On the merits, however, there was no occasion for the giving of any instruction whatever on the subject of assumption of risk. Quite aware of the confusion that would have resulted had the subject been adverted to in a case where the defense as pleaded and as strongly relied upon at the trial was contributory negligence, Judge Rosling resorted to the expedient of instructing the jury first to decide the question of the negligence or lack of negligence on the part of the Railroad and the amount of damage suffered by Clark as a result thereof, before addressing themselves to the separate subject of contributory negligence in possible mitigation of damages. As the verdict was for the Railroad, it is extremely improbable that the jury ever reached the only issue to which assumption of risk would have any relevancy.
Ordinarily it is a mistake to give instructions on subjects not directly in issue in a case. Occasionally, however, for the purpose of clarification, it is proper or even necessary to explain how some apparently similar situation is really different. DeLima v. Trinidad Corporation, 2 Cir., 1962, 302 F.2d 585, strongly relied upon by appellant, illustrates a situation in which an instruction on assumption of risk is proper, by way of contrast to the present case in which such an instruction is not proper because it might well cause such confusion as to water down or even eliminate the issue of contributory negligence.

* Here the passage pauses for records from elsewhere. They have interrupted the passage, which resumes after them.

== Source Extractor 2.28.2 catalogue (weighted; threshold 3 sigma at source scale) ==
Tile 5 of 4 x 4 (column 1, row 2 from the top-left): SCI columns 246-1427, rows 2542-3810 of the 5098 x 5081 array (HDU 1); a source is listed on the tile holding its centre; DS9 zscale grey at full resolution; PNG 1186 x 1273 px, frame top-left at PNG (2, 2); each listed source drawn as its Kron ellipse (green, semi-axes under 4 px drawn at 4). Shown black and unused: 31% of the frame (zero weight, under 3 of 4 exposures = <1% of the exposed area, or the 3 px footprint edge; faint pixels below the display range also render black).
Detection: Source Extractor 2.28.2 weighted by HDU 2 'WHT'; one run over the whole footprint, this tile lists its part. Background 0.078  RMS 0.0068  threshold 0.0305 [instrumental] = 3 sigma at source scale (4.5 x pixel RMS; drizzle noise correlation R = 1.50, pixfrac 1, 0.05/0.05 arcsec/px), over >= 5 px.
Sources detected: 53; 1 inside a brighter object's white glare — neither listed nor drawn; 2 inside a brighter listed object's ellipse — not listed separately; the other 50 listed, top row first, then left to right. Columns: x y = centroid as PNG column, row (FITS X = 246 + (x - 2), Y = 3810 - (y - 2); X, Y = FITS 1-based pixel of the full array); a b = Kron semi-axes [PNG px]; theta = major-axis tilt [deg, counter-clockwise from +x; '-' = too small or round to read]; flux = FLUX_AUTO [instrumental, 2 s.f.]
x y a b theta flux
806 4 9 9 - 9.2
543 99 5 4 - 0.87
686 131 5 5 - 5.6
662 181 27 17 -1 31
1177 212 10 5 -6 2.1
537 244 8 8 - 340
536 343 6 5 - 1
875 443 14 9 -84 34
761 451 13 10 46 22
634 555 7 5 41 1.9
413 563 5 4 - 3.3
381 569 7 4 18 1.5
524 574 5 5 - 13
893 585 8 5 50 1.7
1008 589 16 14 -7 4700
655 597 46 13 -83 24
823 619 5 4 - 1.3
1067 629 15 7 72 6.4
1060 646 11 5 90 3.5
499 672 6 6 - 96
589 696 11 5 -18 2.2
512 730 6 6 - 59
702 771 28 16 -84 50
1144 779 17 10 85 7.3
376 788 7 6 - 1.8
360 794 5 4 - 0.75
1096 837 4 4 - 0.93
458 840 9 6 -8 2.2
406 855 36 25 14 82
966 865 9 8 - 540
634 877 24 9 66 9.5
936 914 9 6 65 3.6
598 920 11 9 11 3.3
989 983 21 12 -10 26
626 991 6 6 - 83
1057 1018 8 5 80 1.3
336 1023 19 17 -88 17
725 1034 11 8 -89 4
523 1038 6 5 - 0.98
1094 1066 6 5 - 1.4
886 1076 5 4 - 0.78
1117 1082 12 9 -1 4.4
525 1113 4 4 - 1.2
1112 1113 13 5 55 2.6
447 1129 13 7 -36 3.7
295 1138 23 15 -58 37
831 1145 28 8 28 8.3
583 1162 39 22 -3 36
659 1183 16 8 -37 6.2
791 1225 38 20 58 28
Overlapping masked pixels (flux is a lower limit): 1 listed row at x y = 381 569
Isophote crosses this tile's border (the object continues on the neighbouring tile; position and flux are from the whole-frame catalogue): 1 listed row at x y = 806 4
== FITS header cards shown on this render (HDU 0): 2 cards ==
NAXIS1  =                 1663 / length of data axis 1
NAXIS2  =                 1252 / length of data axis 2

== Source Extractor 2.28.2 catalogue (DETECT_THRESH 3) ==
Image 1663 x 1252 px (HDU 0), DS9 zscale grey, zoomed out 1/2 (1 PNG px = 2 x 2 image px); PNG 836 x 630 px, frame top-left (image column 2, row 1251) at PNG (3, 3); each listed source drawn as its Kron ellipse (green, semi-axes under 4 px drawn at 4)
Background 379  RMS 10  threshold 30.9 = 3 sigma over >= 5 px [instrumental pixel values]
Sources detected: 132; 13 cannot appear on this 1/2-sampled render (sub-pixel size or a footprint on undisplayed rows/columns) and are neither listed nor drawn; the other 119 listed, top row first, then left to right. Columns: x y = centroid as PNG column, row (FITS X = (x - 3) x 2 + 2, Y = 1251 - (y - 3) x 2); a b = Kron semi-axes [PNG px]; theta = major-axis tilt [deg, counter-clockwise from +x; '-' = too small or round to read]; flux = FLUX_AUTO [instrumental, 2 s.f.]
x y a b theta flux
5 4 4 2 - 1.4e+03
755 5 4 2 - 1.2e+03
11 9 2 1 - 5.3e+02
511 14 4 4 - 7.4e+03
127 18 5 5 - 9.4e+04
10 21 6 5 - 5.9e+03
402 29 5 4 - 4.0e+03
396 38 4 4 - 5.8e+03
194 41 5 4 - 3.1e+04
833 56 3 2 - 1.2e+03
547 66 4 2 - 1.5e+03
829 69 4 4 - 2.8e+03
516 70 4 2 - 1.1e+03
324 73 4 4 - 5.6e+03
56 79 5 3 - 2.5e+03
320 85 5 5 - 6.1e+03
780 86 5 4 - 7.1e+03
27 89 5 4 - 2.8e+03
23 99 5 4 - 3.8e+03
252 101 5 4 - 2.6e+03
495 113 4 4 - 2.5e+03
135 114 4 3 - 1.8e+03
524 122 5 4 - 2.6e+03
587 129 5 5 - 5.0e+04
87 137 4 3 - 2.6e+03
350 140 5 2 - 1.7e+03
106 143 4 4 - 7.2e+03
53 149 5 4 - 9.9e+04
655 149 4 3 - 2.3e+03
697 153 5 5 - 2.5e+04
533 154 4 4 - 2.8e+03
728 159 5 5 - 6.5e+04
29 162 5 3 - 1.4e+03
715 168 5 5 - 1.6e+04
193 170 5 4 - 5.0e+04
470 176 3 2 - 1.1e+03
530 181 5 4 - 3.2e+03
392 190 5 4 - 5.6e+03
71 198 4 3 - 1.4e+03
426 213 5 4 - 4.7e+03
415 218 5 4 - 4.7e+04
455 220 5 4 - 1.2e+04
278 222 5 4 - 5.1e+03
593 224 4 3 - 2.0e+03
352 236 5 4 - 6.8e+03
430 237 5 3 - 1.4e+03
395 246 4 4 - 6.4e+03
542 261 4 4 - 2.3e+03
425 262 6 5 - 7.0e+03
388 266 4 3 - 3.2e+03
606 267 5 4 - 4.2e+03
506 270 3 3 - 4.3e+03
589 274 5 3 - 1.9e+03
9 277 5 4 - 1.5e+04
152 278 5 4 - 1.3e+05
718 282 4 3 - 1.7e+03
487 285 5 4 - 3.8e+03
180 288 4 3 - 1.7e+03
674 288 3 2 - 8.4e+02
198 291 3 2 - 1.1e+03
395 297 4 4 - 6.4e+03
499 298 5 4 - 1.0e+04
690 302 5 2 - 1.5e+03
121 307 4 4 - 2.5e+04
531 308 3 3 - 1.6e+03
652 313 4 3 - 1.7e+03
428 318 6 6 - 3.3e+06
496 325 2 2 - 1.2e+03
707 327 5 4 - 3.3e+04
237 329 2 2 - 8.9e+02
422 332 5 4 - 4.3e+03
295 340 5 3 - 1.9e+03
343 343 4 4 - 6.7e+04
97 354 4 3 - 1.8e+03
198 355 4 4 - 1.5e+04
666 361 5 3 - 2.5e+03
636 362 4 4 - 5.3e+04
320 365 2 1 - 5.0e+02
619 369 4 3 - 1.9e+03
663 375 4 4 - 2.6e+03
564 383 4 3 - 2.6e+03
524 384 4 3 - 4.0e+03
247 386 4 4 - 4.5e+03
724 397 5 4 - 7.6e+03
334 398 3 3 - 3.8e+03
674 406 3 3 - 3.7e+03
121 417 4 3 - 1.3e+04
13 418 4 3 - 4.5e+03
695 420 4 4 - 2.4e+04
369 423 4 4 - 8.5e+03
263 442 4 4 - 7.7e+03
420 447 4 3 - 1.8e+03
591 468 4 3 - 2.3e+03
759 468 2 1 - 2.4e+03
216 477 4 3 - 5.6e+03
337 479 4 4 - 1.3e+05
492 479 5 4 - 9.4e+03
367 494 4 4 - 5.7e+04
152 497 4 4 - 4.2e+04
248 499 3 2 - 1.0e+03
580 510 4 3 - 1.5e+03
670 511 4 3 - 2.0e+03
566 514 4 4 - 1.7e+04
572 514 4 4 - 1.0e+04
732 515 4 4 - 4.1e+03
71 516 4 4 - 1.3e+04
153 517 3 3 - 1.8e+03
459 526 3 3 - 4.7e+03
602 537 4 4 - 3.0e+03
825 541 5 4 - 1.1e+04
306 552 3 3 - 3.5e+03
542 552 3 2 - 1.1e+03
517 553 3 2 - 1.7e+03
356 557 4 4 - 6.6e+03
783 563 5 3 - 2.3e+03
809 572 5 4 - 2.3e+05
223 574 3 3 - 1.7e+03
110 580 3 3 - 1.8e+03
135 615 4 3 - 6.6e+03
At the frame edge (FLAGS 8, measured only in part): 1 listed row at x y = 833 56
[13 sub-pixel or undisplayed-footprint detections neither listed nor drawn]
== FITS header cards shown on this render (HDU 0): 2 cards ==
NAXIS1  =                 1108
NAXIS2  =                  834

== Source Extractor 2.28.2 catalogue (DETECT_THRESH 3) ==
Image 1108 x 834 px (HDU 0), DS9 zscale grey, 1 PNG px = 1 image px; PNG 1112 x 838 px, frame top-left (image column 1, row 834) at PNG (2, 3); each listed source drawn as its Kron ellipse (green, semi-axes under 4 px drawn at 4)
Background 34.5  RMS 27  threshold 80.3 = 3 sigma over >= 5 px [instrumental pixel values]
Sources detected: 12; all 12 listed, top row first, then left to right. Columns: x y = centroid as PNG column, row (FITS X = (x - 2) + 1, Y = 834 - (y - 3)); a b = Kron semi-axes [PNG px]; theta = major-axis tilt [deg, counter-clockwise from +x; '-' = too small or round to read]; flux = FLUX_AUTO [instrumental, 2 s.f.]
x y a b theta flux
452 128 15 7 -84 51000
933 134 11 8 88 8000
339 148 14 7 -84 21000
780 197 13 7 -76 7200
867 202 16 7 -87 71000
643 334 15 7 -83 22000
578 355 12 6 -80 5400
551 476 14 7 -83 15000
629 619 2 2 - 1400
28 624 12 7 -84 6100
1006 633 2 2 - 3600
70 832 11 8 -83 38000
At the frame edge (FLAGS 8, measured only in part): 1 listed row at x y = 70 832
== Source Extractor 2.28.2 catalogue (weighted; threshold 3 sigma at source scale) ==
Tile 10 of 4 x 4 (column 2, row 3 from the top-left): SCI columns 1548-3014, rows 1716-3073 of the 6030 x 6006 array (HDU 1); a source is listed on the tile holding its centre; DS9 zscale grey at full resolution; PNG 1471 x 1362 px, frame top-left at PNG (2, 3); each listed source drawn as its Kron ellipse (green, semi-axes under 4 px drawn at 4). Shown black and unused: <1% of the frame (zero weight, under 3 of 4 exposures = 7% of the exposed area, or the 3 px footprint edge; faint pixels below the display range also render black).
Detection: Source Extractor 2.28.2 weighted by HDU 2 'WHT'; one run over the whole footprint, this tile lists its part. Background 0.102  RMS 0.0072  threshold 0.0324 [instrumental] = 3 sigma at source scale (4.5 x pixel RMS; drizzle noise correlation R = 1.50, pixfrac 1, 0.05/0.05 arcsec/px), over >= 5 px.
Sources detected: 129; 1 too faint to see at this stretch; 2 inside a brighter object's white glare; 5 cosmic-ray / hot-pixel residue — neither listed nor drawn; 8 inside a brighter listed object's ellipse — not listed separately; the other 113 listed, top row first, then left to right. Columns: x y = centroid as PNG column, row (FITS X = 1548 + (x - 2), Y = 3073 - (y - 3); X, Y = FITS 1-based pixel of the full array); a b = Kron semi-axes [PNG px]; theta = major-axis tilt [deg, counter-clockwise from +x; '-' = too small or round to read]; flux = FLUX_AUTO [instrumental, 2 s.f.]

DeLima was a seaman. He slipped on an accumulation of oil on the floor of the fireroom where he worked as a combination fireman-watertender. The action was under the Jones Act, with the usual alternative allegation of unseaworthiness. The trial judge had fallen into the familiar error of including references to the duty of the shipowner only to use reasonable care in providing a sufficient number of crew members to wipe up oil on the floor of the fireroom. In emphasizing the rule that the liability of the shipowner for unseaworthiness is absolute and not dependent on fault, we held that the particular circumstances of that case made it necessary to give the requested instruction on assumption of risk "to avoid confusion in the jury's mind." Without such a complementary instruction the jury might have thought the duty to provide a seaworthy vessel was less than absolute.
The circumstance that assumption of risk was not pleaded as a defense is quite irrelevant to the subject we have just discussed. If such a defense had been pleaded, it would on motion have been stricken as insufficient in law on its face.
The other alleged errors require little discussion. There was no objection to the instructions on the subject of proximate cause. While the trial judge did not use the traditional formula, we think his meaning was clear, especially in the light of the fact that he pointed out that defects in the sleeping quarters upstairs in the boarding house would not be a proximate cause of Clark's falling as he went down the steps.
The markings on the map produced by the witness Chapman were merely for the purpose of indicating where the lights were and not for the purpose of indicating that the lights were on in the early morning hours of April 16, 1958. As he explained in his testimony, Chapman was not at the scene on the day of the accident and he had no personal knowledge on the subject of whether or not these lights were then functioning properly. It was not error to receive the exhibit without removing the allegedly objectionable markings.